Here's where things change for workers, particularly higher earners, down the road. Currently, you only pay Social Security taxes on your earnings up to a certain limit each year (the "contribution and benefit base," which changes annually). Section 3 of this bill changes that rule for earnings above $250,000, effective for calendar years after 2025.
Under the new rules:
What this means in practice: If you earn, say, $300,000 in 2026, you'd pay Social Security tax on the amount up to the standard cap plus on the income between $250,000 and $300,000 (assuming the cap is below $250k). If the cap itself rises above $250k, you'd pay tax on all earnings above that higher cap. This applies to both wages and self-employment income. The bill also adds rules (in a new Internal Revenue Code Section 3103) for handling this correctly if you have multiple jobs.

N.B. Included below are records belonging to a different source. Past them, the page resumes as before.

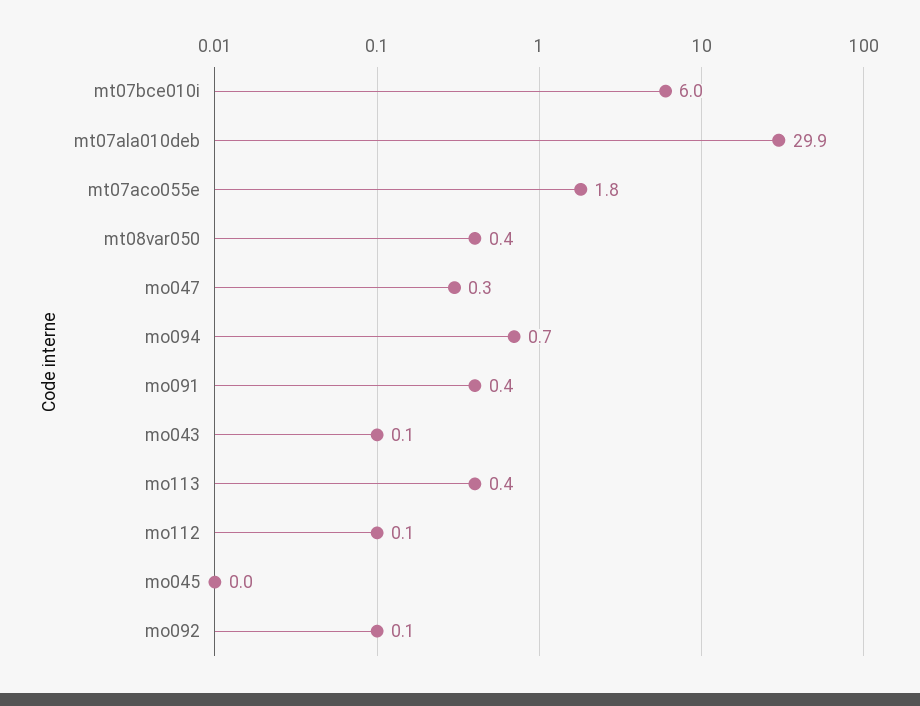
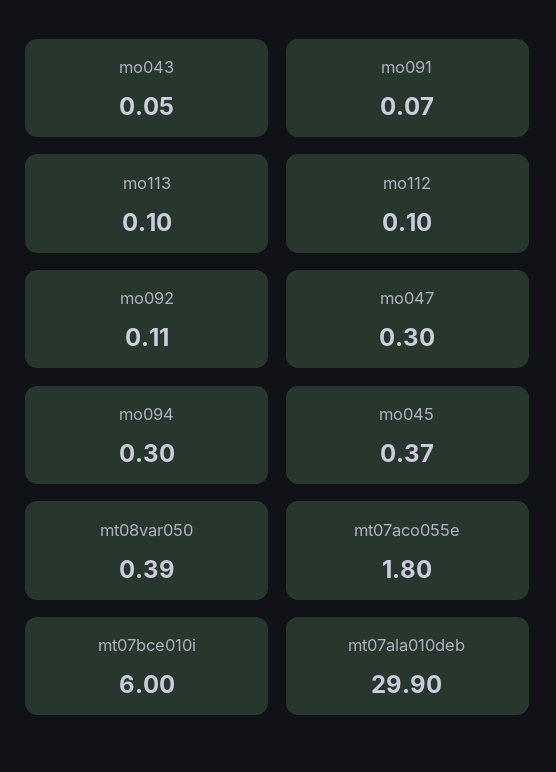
  {
    "mt07bce010i": 6,
    "mt07ala010deb": 29.9,
    "mt07aco055e": 1.8,
    "mt08var050": 0.39,
    "mo047": 0.3,
-   "mo094": 0.7,
+   "mo094": 0.3,
-   "mo091": 0.4,
+   "mo091": 0.07,
    "mo043": 0.05,
-   "mo113": 0.4,
+   "mo113": 0.1,
    "mo112": 0.1,
-   "mo045": 0,
+   "mo045": 0.37,
    "mo092": 0.11
  }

Paying more in taxes often means getting more in benefits later, right? Section 4 adjusts the Social Security benefit formula, but only slightly, and only for those becoming eligible for retirement or disability benefits after 2025. Currently, benefits are calculated based on your average indexed monthly earnings (AIME) up to the tax cap. This bill adds a new wrinkle: it includes 2% of your average earnings above the contribution and benefit base (or $250,000, whichever is higher post-2025) into your primary benefit calculation. So, while high earners will pay significantly more in taxes under Section 3, Section 4 provides a relatively small increase in their future potential Social Security benefits based on those higher taxed earnings.
One important detail in Section 4: even if this new benefit calculation results in a technically higher Social Security income figure for some high earners, that higher amount won't be used when determining eligibility for other needs-based programs like Supplemental Security Income (SSI, Title XVI), Medicaid (Title XIX), or the Children's Health Insurance Program (CHIP, Title XXI). For those programs, your Social Security income will be considered based on the old calculation rules. This prevents someone from losing eligibility for essential aid simply because the Social Security formula changed on paper.